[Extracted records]
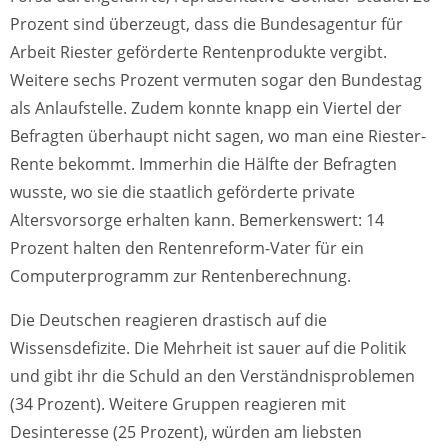
Prozent sind überzeugt, dass die Bundesagentur für
Arbeit Riester geförderte Rentenprodukte vergibt.
Weitere sechs Prozent vermuten sogar den Bundestag
als Anlaufstelle. Zudem konnte knapp ein Viertel der
Befragten überhaupt nicht sagen, wo man eine Riester-
Rente bekommt. Immerhin die Hälfte der Befragten
wusste, wo sie die staatlich geförderte private
Altersvorsorge erhalten kann. Bemerkenswert: 14
Prozent halten den Rentenreform-Vater für ein
Computerprogramm zur Rentenberechnung.
Die Deutschen reagieren drastisch auf die
Wissensdefizite. Die Mehrheit ist sauer auf die Politik
und gibt ihr die Schuld an den Verständnisproblemen
(34 Prozent). Weitere Gruppen reagieren mit
Desinteresse (25 Prozent), würden am liebsten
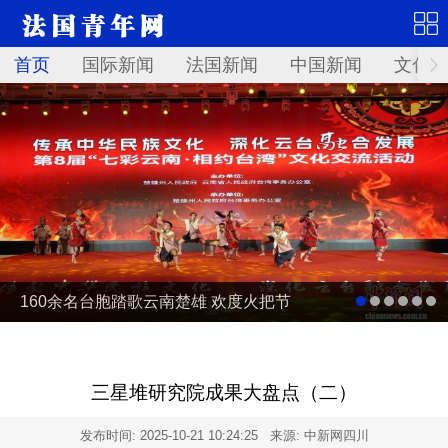
首页
国际新闻
法国新闻
中国新闻
文化艺
160余名台胞踏歌云南楚雄 欢度火把节
三星堆研究院成果大盘点（二）
发布时间:
2025-10-21 10:24:25
来源: 中新网四川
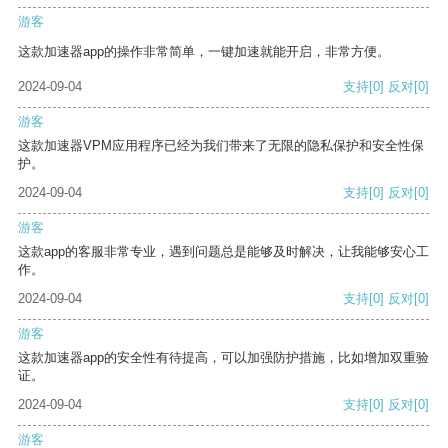
游客
这款加速器app的操作非常简单，一键加速就能开启，非常方便。
2024-09-04
支持
[0]
反对
[0]
游客
这款加速器VPM应用程序已经为我们带来了无限的隐私保护和安全性保
护。
2024-09-04
支持
[0]
反对
[0]
游客
这款app的客服非常专业，遇到问题总是能够及时解决，让我能够安心工
作。
2024-09-04
支持
[0]
反对
[0]
游客
这款加速器app的安全性有待提高，可以加强防护措施，比如增加双重验
证。
2024-09-04
支持
[0]
反对
[0]
游客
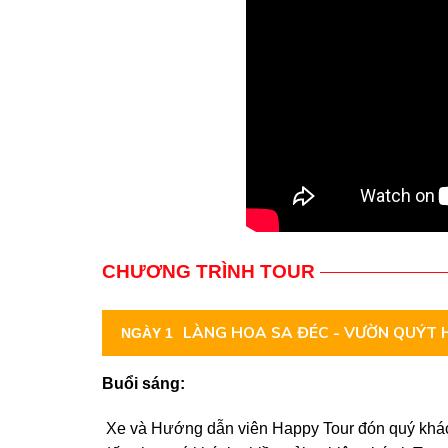
CHƯƠNG TRÌNH TOUR
LÀNG HOA SA ĐÉC - VƯỜN QUÝT HỒ
NGÀY 1
Buổi sáng:
Xe và Hướng dẫn viên Happy Tour đón quý khác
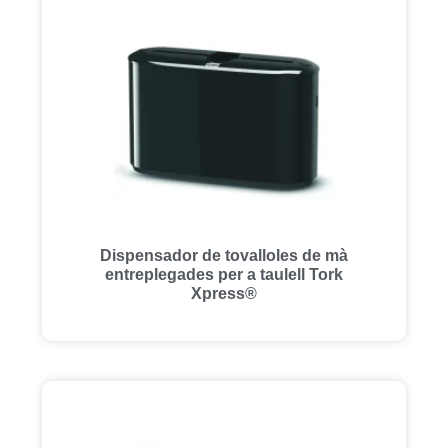
Dispensador de tovalloles de mà
entreplegades per a taulell Tork
Xpress®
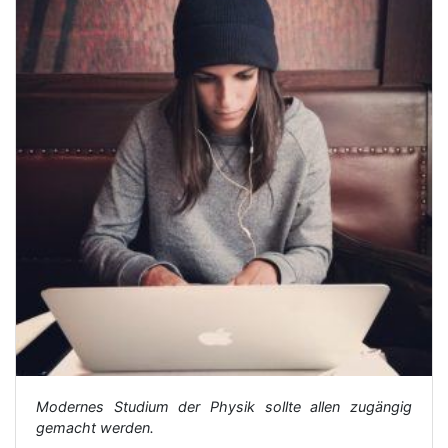
Modernes Studium der Physik sollte allen zugängig
gemacht werden.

What is needed: An exact copy of the entries, minus the pictures, is what to return.

Result of this task:
Prozent sind überzeugt, dass die Bundesagentur für
Arbeit Riester geförderte Rentenprodukte vergibt.
Weitere sechs Prozent vermuten sogar den Bundestag
als Anlaufstelle. Zudem konnte knapp ein Viertel der
Befragten überhaupt nicht sagen, wo man eine Riester-
Rente bekommt. Immerhin die Hälfte der Befragten
wusste, wo sie die staatlich geförderte private
Altersvorsorge erhalten kann. Bemerkenswert: 14
Prozent halten den Rentenreform-Vater für ein
Computerprogramm zur Rentenberechnung.
Die Deutschen reagieren drastisch auf die
Wissensdefizite. Die Mehrheit ist sauer auf die Politik
und gibt ihr die Schuld an den Verständnisproblemen
(34 Prozent). Weitere Gruppen reagieren mit
Desinteresse (25 Prozent), würden am liebsten
首页
国际新闻
法国新闻
中国新闻
文化艺
160余名台胞踏歌云南楚雄 欢度火把节
三星堆研究院成果大盘点（二）
发布时间:
2025-10-21 10:24:25
来源: 中新网四川
游客
这款加速器app的操作非常简单，一键加速就能开启，非常方便。
2024-09-04
支持
[0]
反对
[0]
游客
这款加速器VPM应用程序已经为我们带来了无限的隐私保护和安全性保
护。
2024-09-04
支持
[0]
反对
[0]
游客
这款app的客服非常专业，遇到问题总是能够及时解决，让我能够安心工
作。
2024-09-04
支持
[0]
反对
[0]
游客
这款加速器app的安全性有待提高，可以加强防护措施，比如增加双重验
证。
2024-09-04
支持
[0]
反对
[0]
游客
CHƯƠNG TRÌNH TOUR
LÀNG HOA SA ĐÉC - VƯỜN QUÝT HỒ
NGÀY 1
Buổi sáng:
Xe và Hướng dẫn viên Happy Tour đón quý khác
Dispensador de tovalloles de mà
entreplegades per a taulell Tork
Xpress®
Modernes Studium der Physik sollte allen zugängig
gemacht werden.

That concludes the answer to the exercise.